On January 29, 2025, AmCham Haiti participated in an important discussion on the recent agreement signed between the Haitian government and the International Monetary Fund (IMF) in December 2024. The session, led by economist Mr. Pierre-Marie Boisson, offered a critical analysis of the IMF’s role in Haiti’s economic management and the broader implications of its policies on the country’s fiscal trajectory.

 

Mr. Maulik Radia, President of the Association des Industries d’Haïti (ADIH), opened the session by emphasizing the importance of understanding the IMF’s influence on Haiti’s economic framework. He point out the need for informed engagement with IMF protocols to better evaluate their potential impact on national economic stability. In this context, he invited Mr. Boisson to provide a comprehensive presentation.

 

Mr.

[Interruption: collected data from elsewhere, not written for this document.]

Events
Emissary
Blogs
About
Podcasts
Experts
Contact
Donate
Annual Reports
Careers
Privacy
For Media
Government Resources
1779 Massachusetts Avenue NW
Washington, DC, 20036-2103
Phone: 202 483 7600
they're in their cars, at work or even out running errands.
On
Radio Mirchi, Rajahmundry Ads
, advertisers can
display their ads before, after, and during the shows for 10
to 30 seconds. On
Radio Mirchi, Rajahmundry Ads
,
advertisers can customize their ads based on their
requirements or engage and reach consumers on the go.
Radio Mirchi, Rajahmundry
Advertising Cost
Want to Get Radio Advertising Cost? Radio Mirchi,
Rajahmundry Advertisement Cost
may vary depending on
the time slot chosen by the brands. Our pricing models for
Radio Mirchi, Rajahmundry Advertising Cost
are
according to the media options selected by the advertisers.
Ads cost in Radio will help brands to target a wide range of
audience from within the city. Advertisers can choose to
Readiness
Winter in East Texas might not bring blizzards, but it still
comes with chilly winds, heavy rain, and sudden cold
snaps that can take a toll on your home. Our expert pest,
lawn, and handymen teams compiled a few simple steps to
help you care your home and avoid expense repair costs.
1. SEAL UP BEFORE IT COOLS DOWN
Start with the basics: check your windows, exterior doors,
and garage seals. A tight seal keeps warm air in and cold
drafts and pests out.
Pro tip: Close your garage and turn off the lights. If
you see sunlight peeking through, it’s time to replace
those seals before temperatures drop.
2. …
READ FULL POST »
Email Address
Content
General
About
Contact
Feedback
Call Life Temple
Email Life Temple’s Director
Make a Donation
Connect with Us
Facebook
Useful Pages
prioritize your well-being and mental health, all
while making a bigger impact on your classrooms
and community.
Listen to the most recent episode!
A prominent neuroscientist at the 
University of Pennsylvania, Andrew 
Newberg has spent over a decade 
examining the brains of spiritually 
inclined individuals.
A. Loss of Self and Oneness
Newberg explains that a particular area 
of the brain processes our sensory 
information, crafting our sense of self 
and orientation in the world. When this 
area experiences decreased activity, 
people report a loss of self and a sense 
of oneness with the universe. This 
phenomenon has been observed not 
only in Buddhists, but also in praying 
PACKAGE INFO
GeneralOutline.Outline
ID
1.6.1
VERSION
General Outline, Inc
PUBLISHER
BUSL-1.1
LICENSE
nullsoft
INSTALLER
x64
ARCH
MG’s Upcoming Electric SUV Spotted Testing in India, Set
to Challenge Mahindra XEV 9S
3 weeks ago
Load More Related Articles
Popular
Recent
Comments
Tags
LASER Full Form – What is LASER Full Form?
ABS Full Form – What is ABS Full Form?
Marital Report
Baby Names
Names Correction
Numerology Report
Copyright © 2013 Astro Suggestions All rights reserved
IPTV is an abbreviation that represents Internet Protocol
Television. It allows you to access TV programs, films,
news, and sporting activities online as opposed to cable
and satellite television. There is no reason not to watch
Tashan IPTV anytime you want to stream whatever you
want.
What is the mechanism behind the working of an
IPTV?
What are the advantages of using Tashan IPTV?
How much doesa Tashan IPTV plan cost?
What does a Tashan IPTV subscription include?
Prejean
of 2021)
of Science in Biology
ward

Boisson began by addressing common misconceptions surrounding the IMF. While often perceived as imposing reforms, the institution primarily issues strategic recommendations aimed at achieving macroeconomic stability through inflation control, fiscal discipline, and exchange rate management. However, he acknowledged that some of these recommendations such as the removal of government subsidies—can have severe socio-economic consequences in fragile contexts like Haiti.

 

Key Issues and Recommendations:

 

  1. Fuel Subsidies: Citing the 2018 removal of fuel subsidies, Mr. Boisson noted the social unrest and economic hardship that followed. He urged a more cautious and context-sensitive approach to implementing such measures.
  2. Exchange Rate Policy: Mr. Boisson criticized the artificially maintained exchange rate, explaining that it erodes the purchasing power of households receiving remittances resulting in a 32% loss in one year. He recommended a gradual depreciation of the gourde, aligning monetary policy with inflation trends, as practiced in the Dominican Republic and Mexico.
  3. Customs Reform and Taxation: He stressed the urgent need to overhaul customs operations, proposing the adoption of a standardized “blue book” valuation system to ensure equity and reduce corruption. A predictable tax environment with consistent rates and increased transparency was also recommended to support business confidence and investment.
  4. Public Sector Transparency: Although the IMF agreement calls for enhanced government transparency, Mr. Boisson highlighted the absence of detailed strategies to address critical areas such as customs valuation—an essential element in increasing public revenues and fostering a fairer business climate.

 

The session concluded with a consensus on the need for IMF recommendations to be adapted to Haiti’s unique socio-economic realities. While IMF engagement offers a framework for macroeconomic stability, true economic recovery must balance fiscal responsibility with social equity and robust private sector participation.